Stable Diffusion 3 models range from 800 million to 8 billion parameters and combine new image generation research from recent years, including the Diffusion Transformer Architecture with Flow Matching. A detailed technical report will be released shortly, Stability AI says.
The model is not yet generally available, but there is a waiting list that you can sign up for here. The preview phase is used to improve performance and safety before the "open release," the company states.
Stability AI says it has taken numerous safety precautions to prevent the model from being misused by malicious actors, starting with training and continuing through testing, evaluation, and deployment.

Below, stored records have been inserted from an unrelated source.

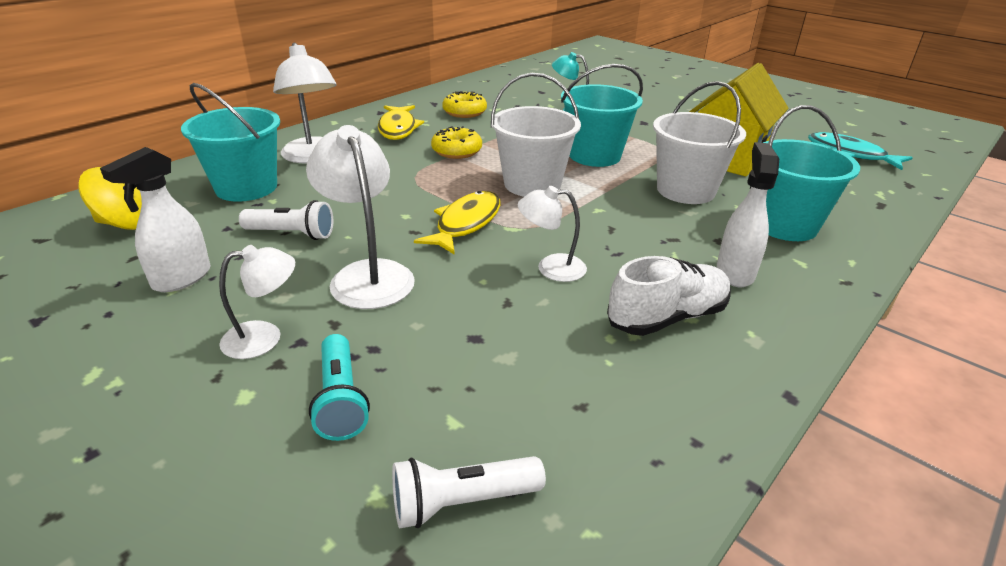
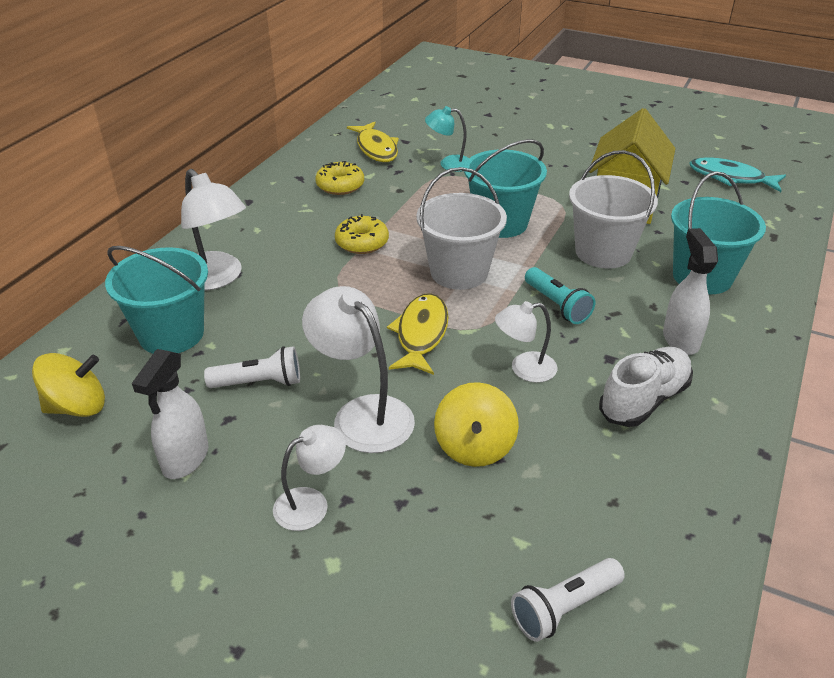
camera: 15 degrees left, 5 degrees up
(340, 400) = (418, 547): turquoise flashlight -> turquoise flashlight (557, 305)
(398, 128) = (282, 222): yellow fish -> yellow fish (376, 148)
(459, 323) = (474, 447): none -> yellow spinning top

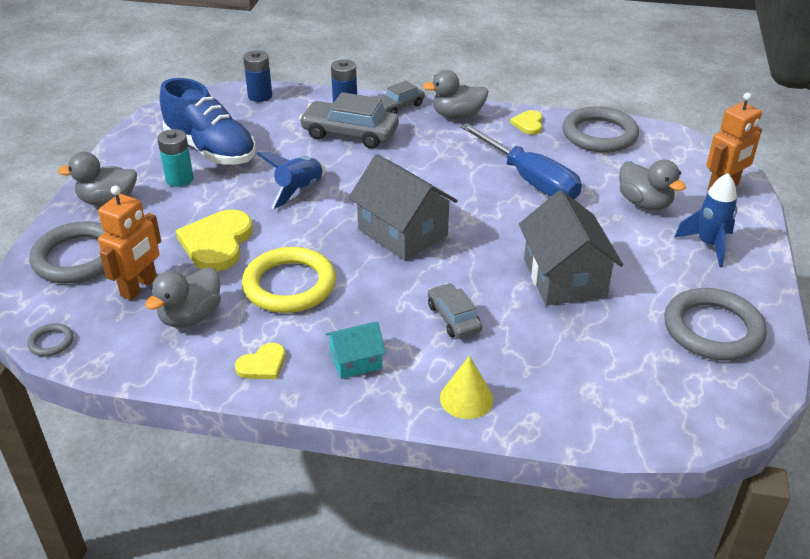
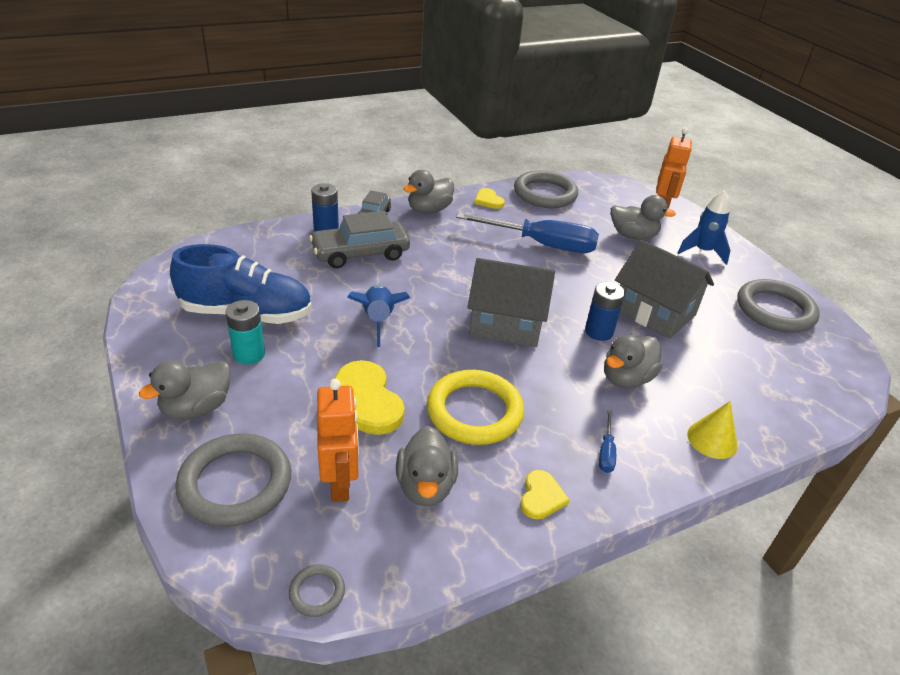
camera: 40 degrees left, 0 degrees up
(260, 96) = (234, 244): blue battery -> blue battery (599, 332)
(356, 361) = (606, 452): turquoise house -> blue screwdriver
(454, 318) = (626, 378): grey car -> grey duck

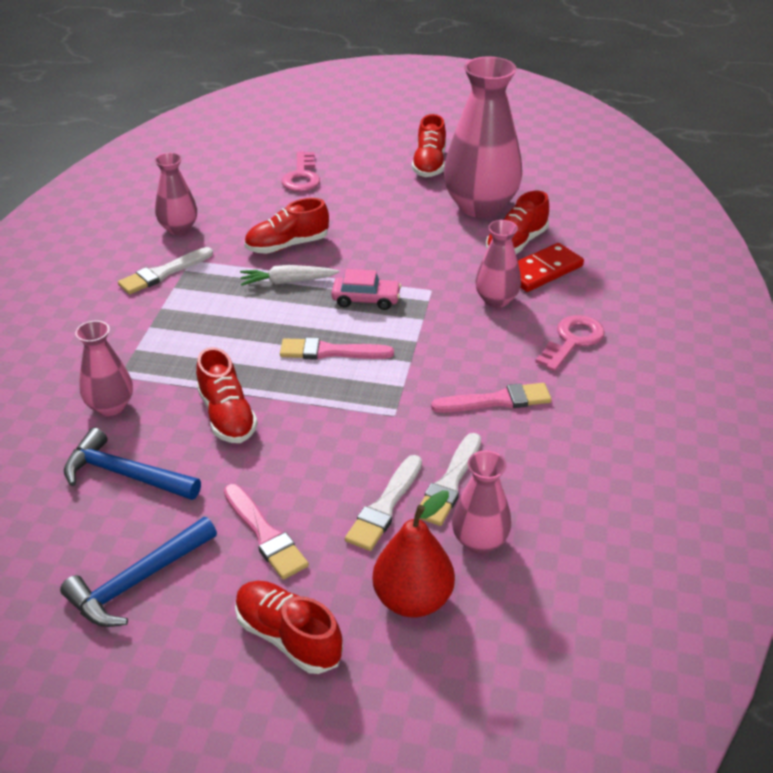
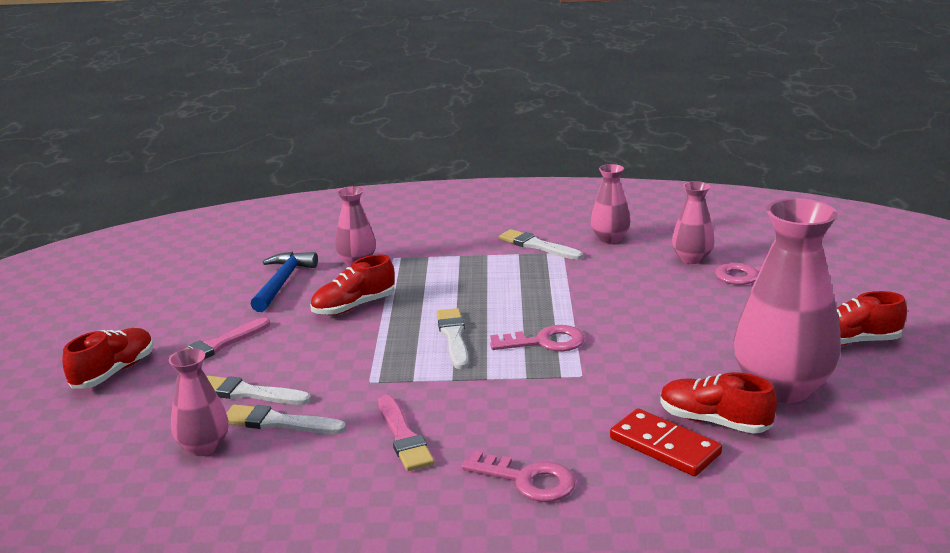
camera: 80 degrees right, 15 degrees down
(138, 581) = (176, 308): blue hammer -> none
(287, 245) = (615, 289): red shoe -> none
(288, 282) = (554, 299): white carrot -> none
(330, 352) = (453, 336): pink brush -> white brush
(366, 299) = (545, 342): pink car -> pink key
(413, 599) = (141, 420): red pear -> none
(496, 300) = (584, 419): pink vase -> pink vase (692, 259)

The company emphasizes ongoing collaboration with researchers, experts, and the community in the development and public use of the model. Because they are open source and fine-tunable, Stable Diffusion models are easy targets for misuse in controversial AI imaging applications.
Stable Diffusion has also been criticized and sued over its training data. For Stable Diffusion 3, artists removed millions of works from the training data in advance. Stability AI avoided this issue in the announcement of Stable Diffusion 3.
Stability AI has recently released several new models, including Stable Cascade, a very fast text-to-image model. Other new models include Stable Video Diffusion (SVD), a generative video model that produces AI-generated videos with improved motion and consistency, and Stable Zero123, a model for text-to-3D applications.